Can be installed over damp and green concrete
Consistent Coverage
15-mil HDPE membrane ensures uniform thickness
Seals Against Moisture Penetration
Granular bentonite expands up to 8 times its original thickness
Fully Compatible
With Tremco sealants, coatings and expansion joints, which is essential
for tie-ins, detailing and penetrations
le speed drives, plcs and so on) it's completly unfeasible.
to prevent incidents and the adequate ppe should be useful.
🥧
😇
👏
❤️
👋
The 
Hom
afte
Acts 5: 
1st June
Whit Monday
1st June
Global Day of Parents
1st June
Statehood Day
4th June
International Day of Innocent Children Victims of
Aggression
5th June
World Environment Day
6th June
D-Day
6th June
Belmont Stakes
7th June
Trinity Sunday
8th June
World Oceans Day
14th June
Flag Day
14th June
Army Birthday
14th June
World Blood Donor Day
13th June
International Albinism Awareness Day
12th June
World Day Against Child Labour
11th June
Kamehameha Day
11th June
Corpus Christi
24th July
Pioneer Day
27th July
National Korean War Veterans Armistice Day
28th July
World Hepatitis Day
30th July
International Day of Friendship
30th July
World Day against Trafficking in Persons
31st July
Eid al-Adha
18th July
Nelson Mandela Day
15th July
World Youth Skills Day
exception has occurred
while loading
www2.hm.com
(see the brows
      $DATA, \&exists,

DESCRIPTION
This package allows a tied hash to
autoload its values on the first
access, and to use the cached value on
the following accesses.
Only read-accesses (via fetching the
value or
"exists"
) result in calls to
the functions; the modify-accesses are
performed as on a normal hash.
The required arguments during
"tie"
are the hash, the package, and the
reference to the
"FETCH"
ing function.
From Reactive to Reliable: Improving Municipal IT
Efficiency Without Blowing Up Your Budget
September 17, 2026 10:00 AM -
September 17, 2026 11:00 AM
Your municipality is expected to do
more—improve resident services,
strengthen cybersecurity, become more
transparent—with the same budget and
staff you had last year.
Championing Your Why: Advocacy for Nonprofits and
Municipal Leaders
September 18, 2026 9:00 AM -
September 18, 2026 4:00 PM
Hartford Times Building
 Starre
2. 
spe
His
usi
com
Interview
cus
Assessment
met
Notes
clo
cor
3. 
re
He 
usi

▬▬▬

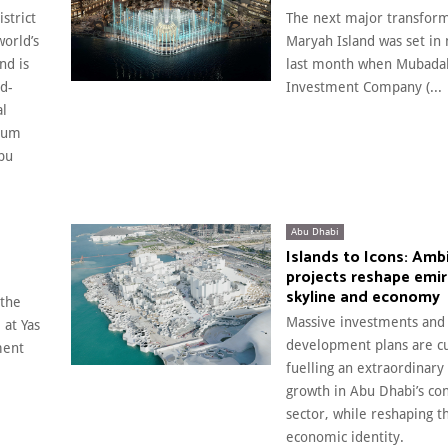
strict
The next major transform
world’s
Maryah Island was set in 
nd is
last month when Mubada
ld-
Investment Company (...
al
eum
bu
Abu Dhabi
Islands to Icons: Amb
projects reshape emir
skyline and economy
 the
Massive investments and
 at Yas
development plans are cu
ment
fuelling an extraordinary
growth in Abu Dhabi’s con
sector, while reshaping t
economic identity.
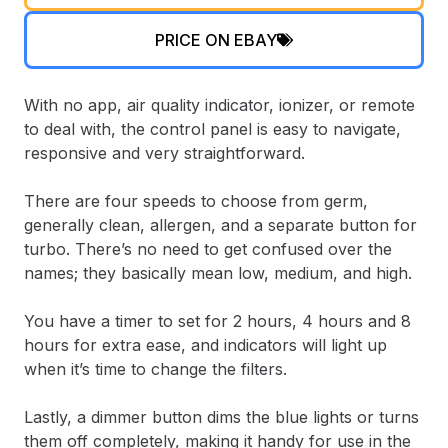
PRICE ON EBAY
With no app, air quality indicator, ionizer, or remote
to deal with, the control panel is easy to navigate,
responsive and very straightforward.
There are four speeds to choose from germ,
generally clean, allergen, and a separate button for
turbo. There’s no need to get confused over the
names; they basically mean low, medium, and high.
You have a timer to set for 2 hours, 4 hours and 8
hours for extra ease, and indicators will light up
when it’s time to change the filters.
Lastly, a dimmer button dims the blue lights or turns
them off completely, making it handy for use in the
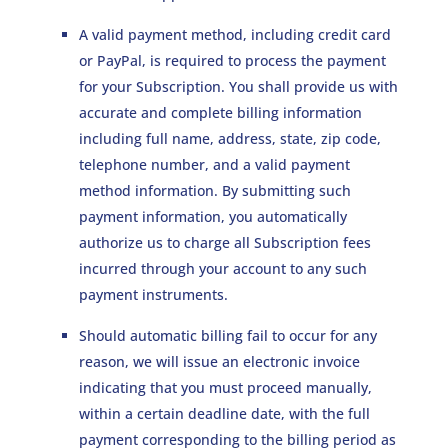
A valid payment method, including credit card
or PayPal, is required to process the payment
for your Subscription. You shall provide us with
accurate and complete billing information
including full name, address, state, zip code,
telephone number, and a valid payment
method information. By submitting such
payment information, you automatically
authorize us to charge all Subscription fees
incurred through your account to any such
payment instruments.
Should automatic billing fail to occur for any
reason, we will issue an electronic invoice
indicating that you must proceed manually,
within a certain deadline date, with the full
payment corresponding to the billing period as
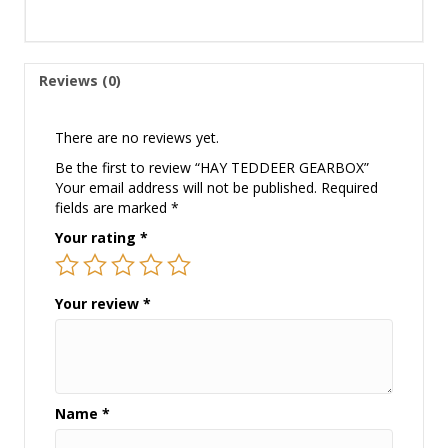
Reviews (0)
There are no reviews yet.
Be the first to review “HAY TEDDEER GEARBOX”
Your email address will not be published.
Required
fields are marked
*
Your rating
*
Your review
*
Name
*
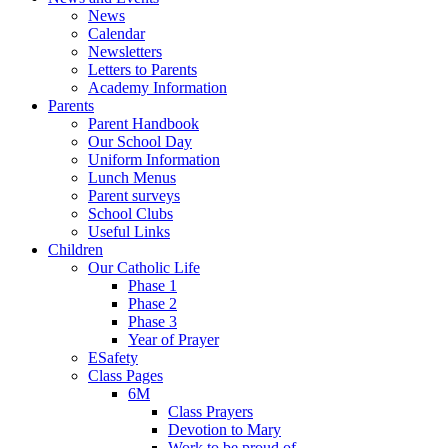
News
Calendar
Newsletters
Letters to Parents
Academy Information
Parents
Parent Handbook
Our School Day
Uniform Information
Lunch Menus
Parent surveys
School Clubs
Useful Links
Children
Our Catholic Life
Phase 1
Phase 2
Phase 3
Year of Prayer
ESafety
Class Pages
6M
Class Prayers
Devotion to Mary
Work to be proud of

▬▬▬

= Your instructions =
Quote the part of the listing that starts with the line containing "Can be installed over damp and green concrete" and ends with the line containing "www2.hm.com", including both of those lines.

= Task result =
Can be installed over damp and green concrete
Consistent Coverage
15-mil HDPE membrane ensures uniform thickness
Seals Against Moisture Penetration
Granular bentonite expands up to 8 times its original thickness
Fully Compatible
With Tremco sealants, coatings and expansion joints, which is essential
for tie-ins, detailing and penetrations
le speed drives, plcs and so on) it's completly unfeasible.
to prevent incidents and the adequate ppe should be useful.
🥧
😇
👏
❤️
👋
The 
Hom
afte
Acts 5: 
1st June
Whit Monday
1st June
Global Day of Parents
1st June
Statehood Day
4th June
International Day of Innocent Children Victims of
Aggression
5th June
World Environment Day
6th June
D-Day
6th June
Belmont Stakes
7th June
Trinity Sunday
8th June
World Oceans Day
14th June
Flag Day
14th June
Army Birthday
14th June
World Blood Donor Day
13th June
International Albinism Awareness Day
12th June
World Day Against Child Labour
11th June
Kamehameha Day
11th June
Corpus Christi
24th July
Pioneer Day
27th July
National Korean War Veterans Armistice Day
28th July
World Hepatitis Day
30th July
International Day of Friendship
30th July
World Day against Trafficking in Persons
31st July
Eid al-Adha
18th July
Nelson Mandela Day
15th July
World Youth Skills Day
exception has occurred
while loading
www2.hm.com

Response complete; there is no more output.